Work to complete: Copy out the stretch of the listing below, from the line that contains "Alicante/Alacant" through the end of the listing, word for word.

START Data in this exercise

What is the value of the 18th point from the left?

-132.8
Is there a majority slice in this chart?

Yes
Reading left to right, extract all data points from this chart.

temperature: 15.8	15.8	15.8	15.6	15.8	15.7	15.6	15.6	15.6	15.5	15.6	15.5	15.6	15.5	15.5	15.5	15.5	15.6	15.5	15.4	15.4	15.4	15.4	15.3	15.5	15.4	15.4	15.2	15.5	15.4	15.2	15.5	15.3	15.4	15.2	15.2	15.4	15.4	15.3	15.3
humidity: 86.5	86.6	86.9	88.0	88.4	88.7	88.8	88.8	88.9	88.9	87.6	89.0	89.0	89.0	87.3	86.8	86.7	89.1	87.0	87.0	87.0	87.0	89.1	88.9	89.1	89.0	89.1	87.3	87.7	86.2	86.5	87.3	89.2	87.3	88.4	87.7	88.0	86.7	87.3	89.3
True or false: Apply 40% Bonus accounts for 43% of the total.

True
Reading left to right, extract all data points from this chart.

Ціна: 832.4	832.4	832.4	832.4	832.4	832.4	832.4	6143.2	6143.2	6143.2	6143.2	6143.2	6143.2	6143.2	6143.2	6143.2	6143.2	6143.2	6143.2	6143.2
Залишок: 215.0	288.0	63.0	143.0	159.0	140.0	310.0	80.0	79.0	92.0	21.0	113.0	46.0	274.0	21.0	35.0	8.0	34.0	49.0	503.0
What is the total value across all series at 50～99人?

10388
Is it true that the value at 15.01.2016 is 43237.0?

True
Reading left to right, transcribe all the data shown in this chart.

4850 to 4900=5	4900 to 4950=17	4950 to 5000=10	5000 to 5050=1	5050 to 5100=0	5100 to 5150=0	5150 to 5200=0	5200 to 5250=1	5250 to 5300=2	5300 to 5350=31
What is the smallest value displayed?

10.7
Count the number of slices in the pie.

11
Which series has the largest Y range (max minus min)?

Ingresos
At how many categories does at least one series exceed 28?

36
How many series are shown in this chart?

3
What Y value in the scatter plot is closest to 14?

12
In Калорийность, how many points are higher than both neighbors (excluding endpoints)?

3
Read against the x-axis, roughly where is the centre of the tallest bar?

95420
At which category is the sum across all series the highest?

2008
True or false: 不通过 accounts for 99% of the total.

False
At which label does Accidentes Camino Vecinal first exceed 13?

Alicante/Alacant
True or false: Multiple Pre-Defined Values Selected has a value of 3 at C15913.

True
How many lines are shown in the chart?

END Data in this exercise

Finished task:
Alicante/Alacant
True or false: Multiple Pre-Defined Values Selected has a value of 3 at C15913.

True
How many lines are shown in the chart?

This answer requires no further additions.